Garrett Fischer April 18, 2016

On March 22, 2016, an evenly divided U.S. Supreme Court affirmed the Eighth Circuit Court of Appeals’ decision in Hawkins v. Community Bank of Raymore, in which the Eighth Circuit held that spousal guarantors could not bring discrimination claims against creditors under the Equal Credit Opportunity Act (ECOA) when they are required to execute guaranties in favor of a creditor.

Guarantors are not applicants under the ECOA

The ECOA makes it “unlawful for any creditor to discriminate against any applicant, with respect to any aspect of a credit transaction…on the basis of…marital status.” 15 U.S.C. § 1691(a). The ECOA defines “applicant” as “any person who applies to a creditor directly for an extension, renewal, or continuation of credit, or applies to a creditor indirectly by use of an existing credit plan for an amount exceeding a previously established credit limit.” 15 U.S.C. § 1691a(b). The Hawkins case addressed whether a guarantor is an “applicant” under the ECOA.

In 12 C.F.R. § 202.2(e), the Board of Governors of the Federal Reserve System (FRB) interpreted the term “applicant” to “include guarantors” (this interpretation was also adopted by the Consumer Financial Protection Bureau (CFPB) in 12 C.F.R. § 1002.2(e)). In Hawkins, however, the court refused to defer to the FRB’s interpretation of the term “applicant,” and instead concluded that “a person is an applicant only if she requests credit…[a] person does not, by executing a guaranty, request credit.” In other words, the court concluded that the spousal guarantors in Hawkins were “not applicants under the ECOA, and thus [the bank in that case] did not violate the ECOA by requiring them to execute the guaranties.”
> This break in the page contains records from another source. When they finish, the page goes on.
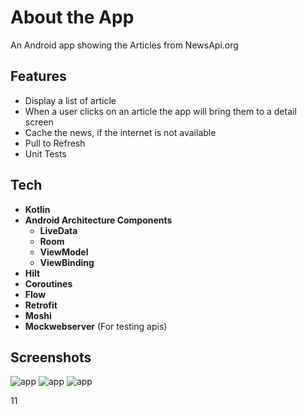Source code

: # About the App
An Android app showing the Articles from NewsApi.org

## Features
- Display a list of article
- When a user clicks on an article the app will bring them to a detail screen
- Cache the news, if the internet is not available
- Pull to Refresh
- Unit Tests

## Tech
- **Kotlin**
- **Android Architecture Components**
  - **LiveData** 
  - **Room** 
  - **ViewModel** 
  - **ViewBinding**
- **Hilt**
- **Coroutines** 
- **Flow**
- **Retrofit**
- **Moshi** 
- **Mockwebserver** (For testing apis)
 
## Screenshots
![app](https://i.ibb.co/YZCCWXL/news1.png)
![app](https://i.ibb.co/hMvm65j/news2.png)
![app](https://i.ibb.co/k0syMqz/news3.png)

11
The impact of the U.S. Supreme Court’s decision

The U.S. Supreme Court affirmed the Eighth Circuit’s holding in Hawkins by a 4-4 decision, meaning that the ruling in Hawkins will remain the law in the Eighth Circuit, but the decision is not a nationwide precedent for future cases, and creditors must continue to follow the varying decisions of the courts where they operate. Whether a spousal guarantor is an “applicant” under the ECOA will not be uniformly resolved until a new justice is added to the U.S. Supreme Court, and the U.S. Supreme Court takes up the issue again in the future.

Caution to creditors

Although the Eighth Circuit held in Hawkins that a guarantor is not an “applicant” under the ECOA, this does not mean that creditors should require the signature of a spousal guarantor. Under 12 C.F.R. § 1002.7(d), a creditor cannot “require the signature of an applicant’s spouse or other person…on any credit instrument if the applicant qualifies under the creditor’s standards of creditworthiness for the amount and terms of the credit requested.” Additionally, the CFPB explains in its official commentary to 12 C.F.R. § 1002.7 that “[w]hen an applicant requests individual credit but does not meet a creditor’s standards, the creditor may require a cosigner, guarantor, endorser, or similar party – but cannot require that it be the spouse.”

The decision in Hawkins does not appear to affect these rules. However, based on the decision in Hawkins, if a creditor illegally requires a spouse to sign a guaranty as a condition of extending credit to an applicant, only the applicant – not the guarantor – will have standing to sue under the ECOA as an aggrieved applicant (at least in the Eighth Circuit).